Exercise: Can you pull out the lines of the material word for word, starting at its very first line and going on through the line that contains "des gâteaux et beaucoup de", with that line included?

Entries provided:
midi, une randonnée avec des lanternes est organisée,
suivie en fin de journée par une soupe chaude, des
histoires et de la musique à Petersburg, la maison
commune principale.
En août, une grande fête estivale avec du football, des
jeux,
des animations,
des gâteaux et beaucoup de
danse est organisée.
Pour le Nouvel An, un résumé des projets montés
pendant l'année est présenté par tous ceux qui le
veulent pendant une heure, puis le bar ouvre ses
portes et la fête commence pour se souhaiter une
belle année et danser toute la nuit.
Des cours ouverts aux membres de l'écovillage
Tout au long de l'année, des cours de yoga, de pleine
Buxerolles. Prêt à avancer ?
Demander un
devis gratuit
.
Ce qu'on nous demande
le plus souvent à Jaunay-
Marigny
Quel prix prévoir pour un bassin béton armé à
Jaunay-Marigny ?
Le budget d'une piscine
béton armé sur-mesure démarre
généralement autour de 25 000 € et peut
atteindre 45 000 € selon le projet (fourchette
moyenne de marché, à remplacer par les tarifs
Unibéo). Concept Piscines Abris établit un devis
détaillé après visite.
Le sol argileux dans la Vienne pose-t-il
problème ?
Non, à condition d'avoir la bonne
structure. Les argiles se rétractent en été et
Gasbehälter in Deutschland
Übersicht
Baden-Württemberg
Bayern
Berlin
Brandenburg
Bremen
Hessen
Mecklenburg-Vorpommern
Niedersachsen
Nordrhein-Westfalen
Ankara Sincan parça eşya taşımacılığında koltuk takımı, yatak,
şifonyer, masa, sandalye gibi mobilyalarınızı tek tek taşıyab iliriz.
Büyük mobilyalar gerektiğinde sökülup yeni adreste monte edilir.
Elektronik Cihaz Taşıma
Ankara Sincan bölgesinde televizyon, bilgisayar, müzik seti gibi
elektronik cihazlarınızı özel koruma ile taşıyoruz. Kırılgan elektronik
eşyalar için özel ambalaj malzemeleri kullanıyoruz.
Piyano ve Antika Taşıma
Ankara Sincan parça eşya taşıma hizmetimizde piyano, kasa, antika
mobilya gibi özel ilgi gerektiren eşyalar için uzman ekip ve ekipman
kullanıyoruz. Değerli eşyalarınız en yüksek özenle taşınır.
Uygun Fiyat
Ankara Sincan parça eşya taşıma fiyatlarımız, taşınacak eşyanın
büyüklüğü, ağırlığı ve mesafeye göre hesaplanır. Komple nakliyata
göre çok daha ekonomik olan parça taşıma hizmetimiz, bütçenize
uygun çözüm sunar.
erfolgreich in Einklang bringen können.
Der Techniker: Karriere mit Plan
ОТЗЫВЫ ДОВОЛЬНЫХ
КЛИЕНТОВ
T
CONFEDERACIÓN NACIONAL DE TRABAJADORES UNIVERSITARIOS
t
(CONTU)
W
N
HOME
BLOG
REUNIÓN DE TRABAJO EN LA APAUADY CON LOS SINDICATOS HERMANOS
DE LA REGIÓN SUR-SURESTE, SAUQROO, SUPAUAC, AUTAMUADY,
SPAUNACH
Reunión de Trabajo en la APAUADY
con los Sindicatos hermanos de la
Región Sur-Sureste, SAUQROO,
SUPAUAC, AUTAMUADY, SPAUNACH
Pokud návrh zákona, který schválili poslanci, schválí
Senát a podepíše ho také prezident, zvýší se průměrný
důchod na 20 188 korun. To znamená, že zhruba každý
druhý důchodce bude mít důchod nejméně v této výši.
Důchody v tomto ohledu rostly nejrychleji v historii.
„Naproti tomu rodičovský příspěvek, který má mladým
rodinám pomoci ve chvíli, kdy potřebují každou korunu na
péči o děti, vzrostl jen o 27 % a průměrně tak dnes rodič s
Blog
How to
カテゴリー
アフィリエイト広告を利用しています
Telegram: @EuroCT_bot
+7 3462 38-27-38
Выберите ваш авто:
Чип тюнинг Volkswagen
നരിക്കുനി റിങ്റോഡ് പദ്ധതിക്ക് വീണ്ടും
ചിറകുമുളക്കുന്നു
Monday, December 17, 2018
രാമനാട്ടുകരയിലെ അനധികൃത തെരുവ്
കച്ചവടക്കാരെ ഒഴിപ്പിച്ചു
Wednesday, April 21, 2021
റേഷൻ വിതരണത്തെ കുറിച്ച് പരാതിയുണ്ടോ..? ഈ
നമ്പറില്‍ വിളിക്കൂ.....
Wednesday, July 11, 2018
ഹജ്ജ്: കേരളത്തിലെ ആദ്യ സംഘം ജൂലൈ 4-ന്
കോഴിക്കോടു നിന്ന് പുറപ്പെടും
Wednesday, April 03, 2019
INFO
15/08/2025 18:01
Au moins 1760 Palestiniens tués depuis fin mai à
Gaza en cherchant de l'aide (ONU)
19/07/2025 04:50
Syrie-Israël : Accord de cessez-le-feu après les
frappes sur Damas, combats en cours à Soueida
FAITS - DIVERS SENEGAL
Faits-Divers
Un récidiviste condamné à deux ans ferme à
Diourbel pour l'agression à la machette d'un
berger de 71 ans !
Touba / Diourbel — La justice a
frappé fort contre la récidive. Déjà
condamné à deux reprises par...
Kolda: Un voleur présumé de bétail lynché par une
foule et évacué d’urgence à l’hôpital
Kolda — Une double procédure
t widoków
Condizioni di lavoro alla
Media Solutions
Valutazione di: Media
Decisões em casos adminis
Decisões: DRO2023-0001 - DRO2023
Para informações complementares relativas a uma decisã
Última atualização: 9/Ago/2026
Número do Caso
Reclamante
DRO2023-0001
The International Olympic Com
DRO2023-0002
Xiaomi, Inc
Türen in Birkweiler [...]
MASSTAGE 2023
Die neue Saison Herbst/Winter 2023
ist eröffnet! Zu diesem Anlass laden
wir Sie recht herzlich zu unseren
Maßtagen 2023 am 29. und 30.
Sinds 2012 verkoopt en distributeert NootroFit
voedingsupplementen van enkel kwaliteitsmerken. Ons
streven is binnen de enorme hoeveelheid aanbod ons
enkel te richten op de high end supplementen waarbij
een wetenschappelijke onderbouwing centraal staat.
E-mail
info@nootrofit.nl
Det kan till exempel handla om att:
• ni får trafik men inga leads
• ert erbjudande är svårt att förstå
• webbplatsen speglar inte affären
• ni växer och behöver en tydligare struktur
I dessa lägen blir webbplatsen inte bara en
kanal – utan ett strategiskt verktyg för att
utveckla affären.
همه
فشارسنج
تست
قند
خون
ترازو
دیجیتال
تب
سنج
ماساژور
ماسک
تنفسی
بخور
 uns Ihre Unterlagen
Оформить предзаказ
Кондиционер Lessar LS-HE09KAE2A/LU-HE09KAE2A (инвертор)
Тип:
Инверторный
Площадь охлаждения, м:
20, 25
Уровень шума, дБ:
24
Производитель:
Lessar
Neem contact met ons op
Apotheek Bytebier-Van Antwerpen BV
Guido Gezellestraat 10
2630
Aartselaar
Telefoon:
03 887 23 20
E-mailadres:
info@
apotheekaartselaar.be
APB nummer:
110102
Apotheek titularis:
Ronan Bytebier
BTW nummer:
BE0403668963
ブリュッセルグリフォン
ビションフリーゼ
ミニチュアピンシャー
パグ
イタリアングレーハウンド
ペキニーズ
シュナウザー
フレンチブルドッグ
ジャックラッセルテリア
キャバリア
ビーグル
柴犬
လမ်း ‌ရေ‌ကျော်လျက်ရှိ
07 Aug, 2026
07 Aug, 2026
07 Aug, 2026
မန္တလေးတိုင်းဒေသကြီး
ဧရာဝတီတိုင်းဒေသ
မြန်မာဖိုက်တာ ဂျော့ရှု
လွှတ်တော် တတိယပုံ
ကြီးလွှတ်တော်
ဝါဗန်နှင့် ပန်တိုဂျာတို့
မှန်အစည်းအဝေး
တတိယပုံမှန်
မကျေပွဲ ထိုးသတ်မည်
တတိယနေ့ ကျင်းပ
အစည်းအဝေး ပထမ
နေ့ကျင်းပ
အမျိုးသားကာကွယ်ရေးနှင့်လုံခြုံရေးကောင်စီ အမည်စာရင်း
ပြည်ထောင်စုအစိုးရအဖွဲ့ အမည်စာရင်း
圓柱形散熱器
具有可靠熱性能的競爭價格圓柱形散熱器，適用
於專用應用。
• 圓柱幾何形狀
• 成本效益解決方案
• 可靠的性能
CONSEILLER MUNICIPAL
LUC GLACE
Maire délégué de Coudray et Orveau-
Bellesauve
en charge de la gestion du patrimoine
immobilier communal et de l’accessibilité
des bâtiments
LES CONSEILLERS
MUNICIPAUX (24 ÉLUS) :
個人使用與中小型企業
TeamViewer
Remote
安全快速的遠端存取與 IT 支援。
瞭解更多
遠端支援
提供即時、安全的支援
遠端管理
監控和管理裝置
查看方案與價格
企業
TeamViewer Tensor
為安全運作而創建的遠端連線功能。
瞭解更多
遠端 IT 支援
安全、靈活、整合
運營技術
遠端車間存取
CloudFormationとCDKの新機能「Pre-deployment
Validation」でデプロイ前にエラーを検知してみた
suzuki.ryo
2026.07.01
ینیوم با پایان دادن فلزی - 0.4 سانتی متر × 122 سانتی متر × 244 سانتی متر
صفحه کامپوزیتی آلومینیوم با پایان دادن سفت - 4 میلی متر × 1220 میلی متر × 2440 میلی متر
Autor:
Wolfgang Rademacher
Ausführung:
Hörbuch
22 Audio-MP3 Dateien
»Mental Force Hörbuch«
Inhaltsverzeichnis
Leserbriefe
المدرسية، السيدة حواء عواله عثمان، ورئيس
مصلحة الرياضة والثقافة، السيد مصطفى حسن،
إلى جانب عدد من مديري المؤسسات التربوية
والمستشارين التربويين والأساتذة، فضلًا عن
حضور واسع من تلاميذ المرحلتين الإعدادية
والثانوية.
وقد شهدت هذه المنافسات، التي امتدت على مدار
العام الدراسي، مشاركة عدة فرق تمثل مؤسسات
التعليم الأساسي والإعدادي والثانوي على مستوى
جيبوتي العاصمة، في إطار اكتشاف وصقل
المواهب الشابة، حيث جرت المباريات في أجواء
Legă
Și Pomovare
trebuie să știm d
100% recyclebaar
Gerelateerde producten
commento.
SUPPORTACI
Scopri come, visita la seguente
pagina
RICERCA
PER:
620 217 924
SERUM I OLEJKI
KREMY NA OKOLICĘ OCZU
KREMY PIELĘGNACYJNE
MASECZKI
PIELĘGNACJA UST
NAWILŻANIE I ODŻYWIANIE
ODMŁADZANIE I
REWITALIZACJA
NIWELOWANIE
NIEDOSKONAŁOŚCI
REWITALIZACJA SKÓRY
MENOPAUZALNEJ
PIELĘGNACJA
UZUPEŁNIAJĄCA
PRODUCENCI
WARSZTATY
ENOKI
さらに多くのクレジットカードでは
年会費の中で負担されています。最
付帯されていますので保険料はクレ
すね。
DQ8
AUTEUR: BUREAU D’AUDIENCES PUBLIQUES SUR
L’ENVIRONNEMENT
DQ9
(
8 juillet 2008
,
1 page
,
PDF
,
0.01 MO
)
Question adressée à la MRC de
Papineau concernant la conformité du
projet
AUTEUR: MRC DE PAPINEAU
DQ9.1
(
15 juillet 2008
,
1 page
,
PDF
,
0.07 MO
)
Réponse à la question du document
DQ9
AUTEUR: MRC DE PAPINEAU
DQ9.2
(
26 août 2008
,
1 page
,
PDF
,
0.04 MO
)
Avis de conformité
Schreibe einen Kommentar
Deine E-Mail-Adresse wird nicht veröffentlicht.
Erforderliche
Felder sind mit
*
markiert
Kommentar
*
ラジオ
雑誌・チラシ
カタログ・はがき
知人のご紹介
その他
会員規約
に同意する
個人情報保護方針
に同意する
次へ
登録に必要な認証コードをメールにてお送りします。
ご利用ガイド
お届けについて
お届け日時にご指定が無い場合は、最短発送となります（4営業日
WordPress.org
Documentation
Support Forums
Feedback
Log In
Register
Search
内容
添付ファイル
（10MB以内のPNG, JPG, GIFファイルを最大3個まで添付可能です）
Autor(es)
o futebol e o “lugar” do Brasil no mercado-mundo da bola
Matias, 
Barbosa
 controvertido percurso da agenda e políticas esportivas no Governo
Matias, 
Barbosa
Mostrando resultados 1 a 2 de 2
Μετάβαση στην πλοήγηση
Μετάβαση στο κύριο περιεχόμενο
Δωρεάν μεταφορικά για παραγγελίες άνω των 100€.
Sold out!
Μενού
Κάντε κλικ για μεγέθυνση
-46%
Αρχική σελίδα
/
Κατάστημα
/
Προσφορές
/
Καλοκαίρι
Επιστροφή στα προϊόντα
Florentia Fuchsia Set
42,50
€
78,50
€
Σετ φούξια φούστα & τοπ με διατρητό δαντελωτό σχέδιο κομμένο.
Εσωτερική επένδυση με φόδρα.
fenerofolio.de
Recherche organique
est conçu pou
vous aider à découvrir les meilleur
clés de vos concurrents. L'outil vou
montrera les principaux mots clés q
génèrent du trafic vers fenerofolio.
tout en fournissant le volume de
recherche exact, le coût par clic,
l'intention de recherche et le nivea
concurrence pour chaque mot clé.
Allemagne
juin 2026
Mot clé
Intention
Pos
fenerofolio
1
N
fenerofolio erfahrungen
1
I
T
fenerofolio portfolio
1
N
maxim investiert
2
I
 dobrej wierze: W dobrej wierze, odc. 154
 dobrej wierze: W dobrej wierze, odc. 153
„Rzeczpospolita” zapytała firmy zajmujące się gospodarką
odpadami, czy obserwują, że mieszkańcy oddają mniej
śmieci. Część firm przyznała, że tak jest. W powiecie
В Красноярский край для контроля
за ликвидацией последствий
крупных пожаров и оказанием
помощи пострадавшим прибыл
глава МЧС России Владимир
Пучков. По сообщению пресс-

Your solution:
midi, une randonnée avec des lanternes est organisée,
suivie en fin de journée par une soupe chaude, des
histoires et de la musique à Petersburg, la maison
commune principale.
En août, une grande fête estivale avec du football, des
jeux,
des animations,
des gâteaux et beaucoup de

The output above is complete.